== Provided records

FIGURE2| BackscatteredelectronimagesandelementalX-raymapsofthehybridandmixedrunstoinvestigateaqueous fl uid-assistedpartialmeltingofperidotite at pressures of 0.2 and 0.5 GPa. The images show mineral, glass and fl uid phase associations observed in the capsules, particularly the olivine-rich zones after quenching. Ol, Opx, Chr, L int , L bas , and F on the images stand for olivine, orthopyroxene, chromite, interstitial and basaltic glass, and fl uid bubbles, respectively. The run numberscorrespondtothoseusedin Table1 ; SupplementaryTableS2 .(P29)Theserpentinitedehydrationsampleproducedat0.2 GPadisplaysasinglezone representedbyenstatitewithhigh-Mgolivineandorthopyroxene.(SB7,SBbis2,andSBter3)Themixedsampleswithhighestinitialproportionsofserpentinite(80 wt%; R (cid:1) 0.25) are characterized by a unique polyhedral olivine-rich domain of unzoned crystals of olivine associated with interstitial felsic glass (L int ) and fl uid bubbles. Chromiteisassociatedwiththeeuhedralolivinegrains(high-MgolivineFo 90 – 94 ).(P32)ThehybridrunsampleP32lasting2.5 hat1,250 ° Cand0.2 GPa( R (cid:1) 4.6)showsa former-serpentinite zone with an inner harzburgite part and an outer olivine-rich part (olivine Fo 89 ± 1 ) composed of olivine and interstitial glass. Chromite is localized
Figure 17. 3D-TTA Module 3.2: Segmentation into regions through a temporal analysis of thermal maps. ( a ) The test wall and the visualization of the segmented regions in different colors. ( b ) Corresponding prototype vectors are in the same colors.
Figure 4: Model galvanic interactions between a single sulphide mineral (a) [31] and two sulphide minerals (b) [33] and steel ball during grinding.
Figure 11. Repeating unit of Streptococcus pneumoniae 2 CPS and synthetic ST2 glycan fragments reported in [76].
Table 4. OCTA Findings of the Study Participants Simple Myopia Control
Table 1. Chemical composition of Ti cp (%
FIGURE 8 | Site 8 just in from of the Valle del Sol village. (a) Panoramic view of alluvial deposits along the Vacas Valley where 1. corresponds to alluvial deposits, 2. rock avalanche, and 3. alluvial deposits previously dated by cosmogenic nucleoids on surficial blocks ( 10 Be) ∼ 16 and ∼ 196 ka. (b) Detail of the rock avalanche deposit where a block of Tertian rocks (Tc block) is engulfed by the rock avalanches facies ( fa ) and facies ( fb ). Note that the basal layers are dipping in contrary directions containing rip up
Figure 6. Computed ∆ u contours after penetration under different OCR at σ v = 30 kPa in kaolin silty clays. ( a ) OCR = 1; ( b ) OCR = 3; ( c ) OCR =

====

• **What is needed**:
Every single entry is to be retyped exactly.

• **Solution to the exercise**:
FIGURE2| BackscatteredelectronimagesandelementalX-raymapsofthehybridandmixedrunstoinvestigateaqueous fl uid-assistedpartialmeltingofperidotite at pressures of 0.2 and 0.5 GPa. The images show mineral, glass and fl uid phase associations observed in the capsules, particularly the olivine-rich zones after quenching. Ol, Opx, Chr, L int , L bas , and F on the images stand for olivine, orthopyroxene, chromite, interstitial and basaltic glass, and fl uid bubbles, respectively. The run numberscorrespondtothoseusedin Table1 ; SupplementaryTableS2 .(P29)Theserpentinitedehydrationsampleproducedat0.2 GPadisplaysasinglezone representedbyenstatitewithhigh-Mgolivineandorthopyroxene.(SB7,SBbis2,andSBter3)Themixedsampleswithhighestinitialproportionsofserpentinite(80 wt%; R (cid:1) 0.25) are characterized by a unique polyhedral olivine-rich domain of unzoned crystals of olivine associated with interstitial felsic glass (L int ) and fl uid bubbles. Chromiteisassociatedwiththeeuhedralolivinegrains(high-MgolivineFo 90 – 94 ).(P32)ThehybridrunsampleP32lasting2.5 hat1,250 ° Cand0.2 GPa( R (cid:1) 4.6)showsa former-serpentinite zone with an inner harzburgite part and an outer olivine-rich part (olivine Fo 89 ± 1 ) composed of olivine and interstitial glass. Chromite is localized
Figure 17. 3D-TTA Module 3.2: Segmentation into regions through a temporal analysis of thermal maps. ( a ) The test wall and the visualization of the segmented regions in different colors. ( b ) Corresponding prototype vectors are in the same colors.
Figure 4: Model galvanic interactions between a single sulphide mineral (a) [31] and two sulphide minerals (b) [33] and steel ball during grinding.
Figure 11. Repeating unit of Streptococcus pneumoniae 2 CPS and synthetic ST2 glycan fragments reported in [76].
Table 4. OCTA Findings of the Study Participants Simple Myopia Control
Table 1. Chemical composition of Ti cp (%
FIGURE 8 | Site 8 just in from of the Valle del Sol village. (a) Panoramic view of alluvial deposits along the Vacas Valley where 1. corresponds to alluvial deposits, 2. rock avalanche, and 3. alluvial deposits previously dated by cosmogenic nucleoids on surficial blocks ( 10 Be) ∼ 16 and ∼ 196 ka. (b) Detail of the rock avalanche deposit where a block of Tertian rocks (Tc block) is engulfed by the rock avalanches facies ( fa ) and facies ( fb ). Note that the basal layers are dipping in contrary directions containing rip up
Figure 6. Computed ∆ u contours after penetration under different OCR at σ v = 30 kPa in kaolin silty clays. ( a ) OCR = 1; ( b ) OCR = 3; ( c ) OCR =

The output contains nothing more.